MATTEO RENZI I: 15 dicembre 2013 E’ segretario grazie al 67,5% ottenuto alle primarie battendo Gianni Cuperlo e Giuseppe Civati. E’ la segreteria dello strappo con Letta. A febbraio 2014 riceverà l’incarico di formare il nuovo esecutivo. Nel 2016 la sconfitta al referendum porta alle sue dimissioni da presidente del Consiglio.

MATTEO ORFINI: 19 febbraio 2017. Secondo reggente di una segreteria lampo: meno di tre mesi. Era presidente del partito e commissario straordinario del Pd romano. Lascia alla rielezione di Renzi.

MATTEO RENZI II: 7 maggio 2017 E’ l’unico bis della storia del partito e lo ottiene vincendo le primarie (con il 69,2% dei voti) contro Andrea Orlando e Michele Emiliano. Poco meno di un anno dopo arrivano le dimissioni, questa volta definitive. Dopo aver favorito, non più da segretario, la nascita del Conte bis, il governo giallorosso, con il Pd alleato del M5S per evitare le elezioni, decide di fondare Italia Viva. E divide la sua storia da quella del partito.

MAURIZIO MARTINA: 12 marzo 2018. E’ l’unico a rivestire, in sequenza, gli incarichi di reggente e segretario.

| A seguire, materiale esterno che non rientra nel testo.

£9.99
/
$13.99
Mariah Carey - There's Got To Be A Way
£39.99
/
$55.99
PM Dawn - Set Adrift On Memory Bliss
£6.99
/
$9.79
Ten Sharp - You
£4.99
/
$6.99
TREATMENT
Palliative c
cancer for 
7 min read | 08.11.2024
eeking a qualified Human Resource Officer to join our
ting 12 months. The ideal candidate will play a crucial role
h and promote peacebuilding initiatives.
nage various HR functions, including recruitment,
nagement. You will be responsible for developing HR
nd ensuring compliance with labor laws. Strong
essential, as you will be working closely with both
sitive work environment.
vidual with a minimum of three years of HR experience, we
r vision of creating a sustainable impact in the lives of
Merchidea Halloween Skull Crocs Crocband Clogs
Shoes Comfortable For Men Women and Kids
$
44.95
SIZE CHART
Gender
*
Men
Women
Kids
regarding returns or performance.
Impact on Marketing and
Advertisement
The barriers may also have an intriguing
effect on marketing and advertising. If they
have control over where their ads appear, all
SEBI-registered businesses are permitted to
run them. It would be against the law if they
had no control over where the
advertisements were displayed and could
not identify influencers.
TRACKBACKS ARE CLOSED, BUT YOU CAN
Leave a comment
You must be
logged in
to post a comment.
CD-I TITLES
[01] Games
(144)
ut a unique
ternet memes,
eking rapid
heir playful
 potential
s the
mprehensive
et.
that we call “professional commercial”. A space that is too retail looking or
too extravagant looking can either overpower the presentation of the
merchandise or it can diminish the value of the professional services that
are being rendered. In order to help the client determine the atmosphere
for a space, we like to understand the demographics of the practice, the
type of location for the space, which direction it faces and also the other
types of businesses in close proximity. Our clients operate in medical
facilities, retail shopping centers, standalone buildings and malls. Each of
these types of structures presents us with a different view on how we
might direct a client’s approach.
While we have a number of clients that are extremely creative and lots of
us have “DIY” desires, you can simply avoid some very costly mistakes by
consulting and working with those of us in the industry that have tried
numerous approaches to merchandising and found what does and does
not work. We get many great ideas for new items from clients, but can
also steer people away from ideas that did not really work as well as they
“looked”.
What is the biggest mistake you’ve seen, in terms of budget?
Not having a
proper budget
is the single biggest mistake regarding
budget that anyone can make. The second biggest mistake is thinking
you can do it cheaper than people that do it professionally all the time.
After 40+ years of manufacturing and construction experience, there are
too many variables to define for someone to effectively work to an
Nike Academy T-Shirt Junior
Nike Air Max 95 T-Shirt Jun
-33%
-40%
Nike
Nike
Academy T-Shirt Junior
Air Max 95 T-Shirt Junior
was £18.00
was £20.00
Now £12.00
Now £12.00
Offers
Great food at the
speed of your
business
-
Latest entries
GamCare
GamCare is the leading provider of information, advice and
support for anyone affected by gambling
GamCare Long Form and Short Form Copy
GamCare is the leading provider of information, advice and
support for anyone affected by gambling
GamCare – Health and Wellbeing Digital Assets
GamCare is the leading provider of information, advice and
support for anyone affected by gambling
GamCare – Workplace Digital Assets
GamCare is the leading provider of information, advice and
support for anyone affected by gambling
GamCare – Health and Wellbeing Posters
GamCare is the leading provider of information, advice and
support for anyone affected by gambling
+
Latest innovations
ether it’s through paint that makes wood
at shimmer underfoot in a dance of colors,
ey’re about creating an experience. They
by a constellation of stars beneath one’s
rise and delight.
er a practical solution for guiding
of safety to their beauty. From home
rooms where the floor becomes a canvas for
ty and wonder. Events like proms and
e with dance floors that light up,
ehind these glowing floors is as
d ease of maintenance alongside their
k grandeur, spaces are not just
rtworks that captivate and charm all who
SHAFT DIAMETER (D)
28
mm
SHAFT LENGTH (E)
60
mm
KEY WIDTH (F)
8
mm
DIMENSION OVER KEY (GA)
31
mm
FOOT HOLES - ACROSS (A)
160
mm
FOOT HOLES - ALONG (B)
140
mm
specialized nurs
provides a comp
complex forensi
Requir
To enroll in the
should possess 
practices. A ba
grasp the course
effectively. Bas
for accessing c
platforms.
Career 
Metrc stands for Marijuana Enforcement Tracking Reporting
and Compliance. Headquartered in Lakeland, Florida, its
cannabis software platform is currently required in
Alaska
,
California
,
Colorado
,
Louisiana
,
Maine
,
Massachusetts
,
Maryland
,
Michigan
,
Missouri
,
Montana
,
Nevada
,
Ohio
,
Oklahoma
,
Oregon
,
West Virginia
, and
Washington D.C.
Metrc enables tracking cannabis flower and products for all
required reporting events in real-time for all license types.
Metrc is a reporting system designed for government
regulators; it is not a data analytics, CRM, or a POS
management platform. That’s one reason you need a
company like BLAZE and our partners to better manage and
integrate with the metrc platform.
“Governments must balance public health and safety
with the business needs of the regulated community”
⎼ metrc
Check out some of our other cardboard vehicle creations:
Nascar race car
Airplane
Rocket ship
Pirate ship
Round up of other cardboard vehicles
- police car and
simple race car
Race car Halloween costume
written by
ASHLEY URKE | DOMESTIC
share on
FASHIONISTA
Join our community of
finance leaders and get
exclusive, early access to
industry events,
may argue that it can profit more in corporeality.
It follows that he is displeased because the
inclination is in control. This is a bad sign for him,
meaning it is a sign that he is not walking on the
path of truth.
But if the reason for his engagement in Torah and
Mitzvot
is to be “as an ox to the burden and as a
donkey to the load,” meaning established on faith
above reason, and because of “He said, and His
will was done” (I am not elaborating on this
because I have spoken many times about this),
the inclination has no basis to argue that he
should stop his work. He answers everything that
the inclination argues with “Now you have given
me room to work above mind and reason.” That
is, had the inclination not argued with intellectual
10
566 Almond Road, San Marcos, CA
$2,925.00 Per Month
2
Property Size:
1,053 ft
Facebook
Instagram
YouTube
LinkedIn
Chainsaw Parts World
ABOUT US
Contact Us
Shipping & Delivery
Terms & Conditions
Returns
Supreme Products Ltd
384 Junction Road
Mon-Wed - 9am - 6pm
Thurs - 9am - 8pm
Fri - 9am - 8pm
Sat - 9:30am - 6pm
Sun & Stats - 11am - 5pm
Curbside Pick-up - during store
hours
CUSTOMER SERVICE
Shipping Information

Il primo – essendo il vice – subito dopo l’addio di Renzi. Il secondo con l’investitura, il 7 luglio 2018, da parte dell’Assemblea.

NICOLA ZINGARETTI: 17 marzo 2019. Vince le primarie e, con il 66% dei voti, sconfigge Maurizio Martina e Roberto Giachetti. Lascia pochi giorni fa vergognandosi di un partito troppo concentrato sulle poltrone e non sulle necessità del Paese.

ENRICO LETTA: 14 marzo 2021. Eletto dall’Assemblea nazionale con 860 voti favorevoli, 2 contrari e 4 astenuti, dopo aver detto che al Pd non serve un nuovo segretario ma un nuovo partito, dovrà cominciare a orientarsi nel nuovo incarico. Prima delle battaglie ideali, dei proclami e dell’annuncio di prossima vittoria alle elezioni politiche, Enrico Letta farà bene a capire gli umori della gente, degli elettori. Guardandosi da chi lo incensa. Tenendo conto che il «tiro al segretario» è stato lo sport preferito nei 14 anni di vita dei Dem.